L’arrêt rendu par la Cour de justice de l’Union européenne aborde la question fondamentale de l’articulation entre le principe de primauté du droit de l’Union et les dispositions nationales d’un État membre visant à protéger la composition de ses organes judiciaires de tout contrôle interne. L’affaire trouve son origine dans un litige commercial ancien, tranché définitivement par un arrêt d’une cour d’appel en 2006. Près de quatorze ans plus tard, le procureur général de l’État concerné a exercé un recours extraordinaire à l’encontre de cette décision, au motif qu’elle aurait violé une règle de procédure au détriment d’une des parties. Ce recours a été accueilli en 2021 par une chambre nouvellement créée au sein de la Cour suprême de cet État, la chambre de contrôle extraordinaire et des affaires publiques, qui a annulé l’arrêt de 2006 et renvoyé l’affaire pour un nouvel examen devant la même cour d’appel.
Saisie à nouveau, cette juridiction de renvoi a été confrontée à une demande de l’une des parties tendant à faire constater que l’arrêt de 2021 annulant la décision de 2006 devait être considéré comme non avenu. Le fondement de cette demande reposait sur le fait que la chambre de contrôle extraordinaire et des affaires publiques ne constituerait pas un « tribunal établi par la loi », au sens du droit de l’Union, en raison de graves irrégularités ayant entaché la procédure de nomination de ses juges. La juridiction de renvoi a relevé que cette analyse était confortée par une jurisprudence antérieure de la Cour de justice et de la Cour européenne des droits de l’homme. Cependant, elle a également constaté que des dispositions de son droit interne, y compris des décisions de sa propre Cour constitutionnelle, lui interdisaient expressément, sous peine de sanctions disciplinaires, d’apprécier la légalité de la nomination d’un juge ou la régularité de la composition d’une autre juridiction.

DONNÉES FOURNIES =>
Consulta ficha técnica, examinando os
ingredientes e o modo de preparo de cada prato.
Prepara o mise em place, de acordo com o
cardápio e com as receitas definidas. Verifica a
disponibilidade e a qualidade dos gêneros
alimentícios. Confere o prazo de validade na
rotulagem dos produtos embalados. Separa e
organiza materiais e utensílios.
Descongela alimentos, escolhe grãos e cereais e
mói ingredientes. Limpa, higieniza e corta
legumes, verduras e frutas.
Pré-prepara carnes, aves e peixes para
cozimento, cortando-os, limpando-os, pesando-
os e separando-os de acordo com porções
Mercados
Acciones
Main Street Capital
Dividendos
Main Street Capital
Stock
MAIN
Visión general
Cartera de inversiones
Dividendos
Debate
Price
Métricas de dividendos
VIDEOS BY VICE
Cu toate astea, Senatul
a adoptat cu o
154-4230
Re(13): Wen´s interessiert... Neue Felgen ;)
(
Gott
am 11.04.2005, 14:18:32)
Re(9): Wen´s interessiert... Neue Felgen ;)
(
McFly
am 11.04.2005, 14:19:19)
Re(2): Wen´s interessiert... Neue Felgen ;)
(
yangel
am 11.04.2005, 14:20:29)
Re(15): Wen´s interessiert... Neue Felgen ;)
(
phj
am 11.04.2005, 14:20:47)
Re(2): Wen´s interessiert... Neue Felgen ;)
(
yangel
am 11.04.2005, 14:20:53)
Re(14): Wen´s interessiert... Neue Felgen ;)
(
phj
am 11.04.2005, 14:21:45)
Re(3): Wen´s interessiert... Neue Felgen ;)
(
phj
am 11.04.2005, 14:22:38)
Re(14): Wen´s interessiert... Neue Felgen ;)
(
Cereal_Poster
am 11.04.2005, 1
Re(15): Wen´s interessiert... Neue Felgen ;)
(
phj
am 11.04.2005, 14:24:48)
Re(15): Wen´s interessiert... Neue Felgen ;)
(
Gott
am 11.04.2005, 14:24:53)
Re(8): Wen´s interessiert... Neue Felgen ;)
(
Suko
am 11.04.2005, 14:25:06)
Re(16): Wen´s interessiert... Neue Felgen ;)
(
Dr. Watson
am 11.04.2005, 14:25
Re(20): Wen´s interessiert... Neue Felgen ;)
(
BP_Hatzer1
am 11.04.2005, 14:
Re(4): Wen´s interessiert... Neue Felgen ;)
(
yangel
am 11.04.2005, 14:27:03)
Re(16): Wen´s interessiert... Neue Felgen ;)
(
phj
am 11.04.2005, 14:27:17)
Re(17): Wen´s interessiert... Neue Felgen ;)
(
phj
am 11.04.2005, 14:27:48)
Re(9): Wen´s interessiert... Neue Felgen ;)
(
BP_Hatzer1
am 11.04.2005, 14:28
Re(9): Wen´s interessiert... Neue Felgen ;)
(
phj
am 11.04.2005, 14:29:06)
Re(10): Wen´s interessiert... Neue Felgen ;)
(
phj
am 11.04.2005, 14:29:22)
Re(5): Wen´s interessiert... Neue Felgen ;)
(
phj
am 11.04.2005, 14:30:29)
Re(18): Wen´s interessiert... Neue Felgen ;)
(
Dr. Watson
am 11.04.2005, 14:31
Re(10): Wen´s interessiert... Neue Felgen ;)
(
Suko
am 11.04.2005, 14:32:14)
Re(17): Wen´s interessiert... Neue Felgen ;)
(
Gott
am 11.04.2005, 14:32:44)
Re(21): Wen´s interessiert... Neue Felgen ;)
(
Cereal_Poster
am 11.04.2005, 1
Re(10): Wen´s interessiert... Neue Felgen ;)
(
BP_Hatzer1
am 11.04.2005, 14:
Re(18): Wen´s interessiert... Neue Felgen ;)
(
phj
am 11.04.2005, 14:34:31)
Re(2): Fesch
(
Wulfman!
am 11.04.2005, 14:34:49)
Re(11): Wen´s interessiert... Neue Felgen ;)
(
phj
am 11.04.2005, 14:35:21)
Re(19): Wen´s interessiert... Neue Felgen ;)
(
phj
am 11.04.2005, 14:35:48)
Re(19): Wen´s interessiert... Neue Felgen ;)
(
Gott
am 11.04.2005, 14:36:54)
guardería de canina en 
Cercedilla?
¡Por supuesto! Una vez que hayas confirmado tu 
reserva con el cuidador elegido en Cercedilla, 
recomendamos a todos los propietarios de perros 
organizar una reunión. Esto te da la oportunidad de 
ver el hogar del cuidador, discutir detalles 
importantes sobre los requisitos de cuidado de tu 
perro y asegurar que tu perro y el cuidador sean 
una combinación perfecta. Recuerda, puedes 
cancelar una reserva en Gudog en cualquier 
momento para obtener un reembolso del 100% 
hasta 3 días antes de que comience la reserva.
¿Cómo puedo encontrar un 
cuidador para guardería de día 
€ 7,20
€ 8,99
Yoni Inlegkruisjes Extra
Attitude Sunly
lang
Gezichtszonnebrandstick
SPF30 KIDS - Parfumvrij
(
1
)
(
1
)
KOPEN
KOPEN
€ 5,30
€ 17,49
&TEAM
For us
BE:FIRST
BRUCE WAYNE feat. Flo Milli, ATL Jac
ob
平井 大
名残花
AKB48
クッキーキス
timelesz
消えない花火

EXPLORER LE DOCUMENT =>
1. Pour chacune des affirmations suivantes, indiquez si elle concorde avec l’extrait sur l’arrêt de la Cour de justice, en répondant par oui ou par non et en citant les mots du texte qui le prouvent : (a) le recours extraordinaire contre l’arrêt de 2006 a été exercé par le procureur général ; (b) la chambre de contrôle extraordinaire et des affaires publiques a renvoyé l’affaire devant une autre cour d’appel ; (c) la juridiction de renvoi était libre d’apprécier la légalité de la nomination d’un juge.
2. Reprenez l’extrait sur l’arrêt de la Cour de justice à la suite de sa dernière phrase et poursuivez-le.
Les entrées n’ont aucun rapport avec l’extrait sur l’arrêt de la Cour de justice.

CORRIGÉ DES EXERCICES =>
1.
(a) Oui : « le procureur général de l’État concerné a exercé un recours extraordinaire à l’encontre de cette décision ».
(b) Non : « renvoyé l’affaire pour un nouvel examen devant la même cour d’appel ».
(c) Non : « lui interdisaient expressément, sous peine de sanctions disciplinaires, d’apprécier la légalité de la nomination d’un juge ».

2.
Face à ce conflit de normes, la cour d’appel a saisi la Cour de justice de plusieurs questions préjudicielles. Il s’agissait pour l’essentiel de déterminer si le droit de l’Union, et plus particulièrement le principe de protection juridictionnelle effective, imposait à un juge national d’ignorer les règles de son propre système juridique qui l’empêchent de vérifier si une autre instance judiciaire, dont la décision le lie, respecte les exigences d’indépendance et d’impartialité. La question se prolongeait sur les conséquences à tirer d’un tel contrôle : si l’irrégularité était avérée, la décision rendue par l’organe en question devait-elle être simplement écartée ou considérée comme juridiquement inexistante ? La Cour de justice répond que le juge national a non seulement le pouvoir, mais également l’obligation de procéder à ce contrôle en écartant toute disposition nationale contraire, et de tenir pour non avenue la décision issue d’un organe ne satisfaisant pas aux garanties d’un tribunal au sens du droit de l’Union.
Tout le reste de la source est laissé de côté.